Dari saja aku memikirikan formula nasehat bernafas solusi paling mutakhir saja aku kewalahan. Mau menyuruhmu lekas bangkit, buat apa? Bukankah terburu-buru itu tak bagus? Hendak memintamu bertahan, aku takut kamu balik bertanya buat apa! Benar-benar tak ada solusi lain yang terlintas lagi di kepalaku. Agar kamu makan itulah nasehat terbaikku, nampaknya. Akan bilang semua akan baik-baik saja, aku saja tertawa dengan konsep yang sedemikian.

Dik, apapun keputusanmu dan dia, aku yakin benar, sudah kalian pikirkan matang-matang. Bahwa ini yang nampak paling baik dari semua yang ada. Dan aku percaya, bukan baru kemarin-kemarin saja kamu memikirkan jalan keluar, bukan? Aku yang pelari marathon kehidupan ini yakin benar, bahwa di sela-sela pelarianmu, kamu selalu kembali memikirkan jalan keluar.

Kamu lari ke sana ke mari, karena makin dipikir, makin tak juga ketemu solusi yang enak. Kamu lari lagi, ke sana kemari. Hingga akhirnya kakimu menyerah, dan mau tak mau kamu menghadapinya meski tahu kamu sudah lama kalah.
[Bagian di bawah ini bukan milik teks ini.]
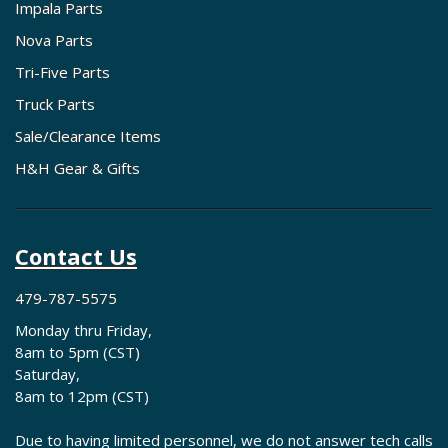
Impala Parts
Nova Parts
Tri-Five Parts
Truck Parts
Sale/Clearance Items
H&H Gear & Gifts
Contact Us
479-787-5575
Monday thru Friday,
8am to 5pm (CST)
Saturday,
8am to 12pm (CST)
Due to having limited personnel, we do not answer tech calls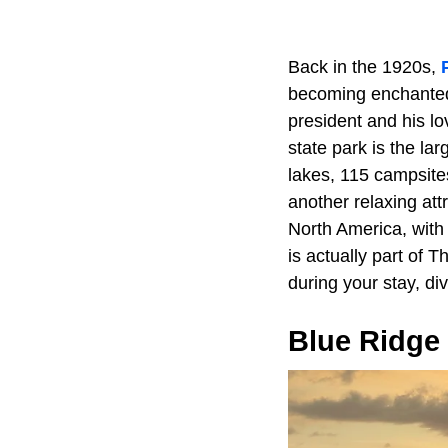
Back in the 1920s,
becoming enchanted 
president and his lo
state park is the la
lakes, 115 campsite
another relaxing attr
North America, with o
is actually part of 
during your stay, div
Blue Ridge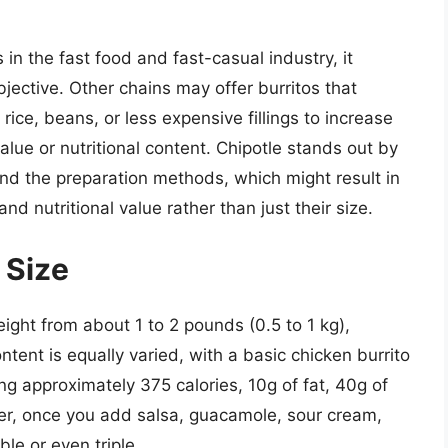
in the fast food and fast-casual industry, it
jective. Other chains may offer burritos that
 rice, beans, or less expensive fillings to increase
lue or nutritional content. Chipotle stands out by
and the preparation methods, which might result in
 and nutritional value rather than just their size.
 Size
ight from about 1 to 2 pounds (0.5 to 1 kg),
ontent is equally varied, with a basic chicken burrito
ng approximately 375 calories, 10g of fat, 40g of
er, once you add salsa, guacamole, sour cream,
e or even triple.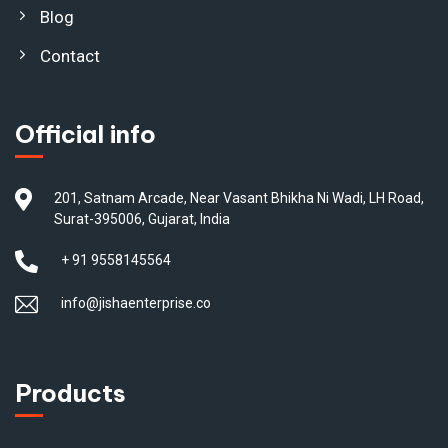
Blog
Contact
Official info
201, Satnam Arcade, Near Vasant Bhikha Ni Wadi, LH Road,
Surat-395006, Gujarat, India
+ 91 9558145564
info@jishaenterprise.co
Products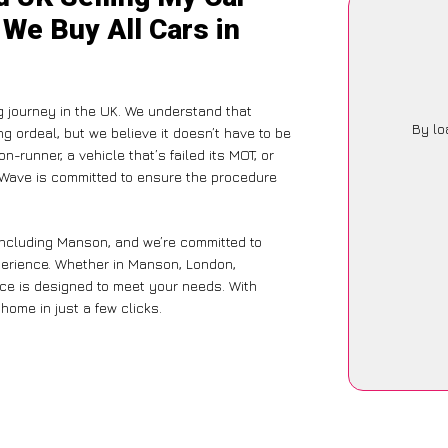
We Buy All Cars in
g journey in the UK. We understand that
By lo
g ordeal, but we believe it doesn’t have to be
-runner, a vehicle that’s failed its MOT, or
arWave is committed to ensure the procedure
including Manson, and we’re committed to
xperience. Whether in Manson, London,
vice is designed to meet your needs. With
home in just a few clicks.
Dik, kamu tak sendiri, tapi kamu sendiri yang bisa merasa dan harus kamu sendiri pula yang menghadapi semua. Duh, kembali lagi, aku hanya punya solusi untuk menyuruhmu tak telat makan. Ya sudah jika kamu akhirnya memutuskan untuk menyudahi semuanya. Hadapi saja.

Pada akhirnya, apapun yang terjadi hari ini, segetir apapun itu, telanlah! Sekeras apapun, kunyahlah lalu telan! Seberat apapun, pikul! Setidaknya hari ini.

Nah, Adik ingat stiker angkot jaman dulu yang bertuliskan: “Hari ini bayar, besok gratis”?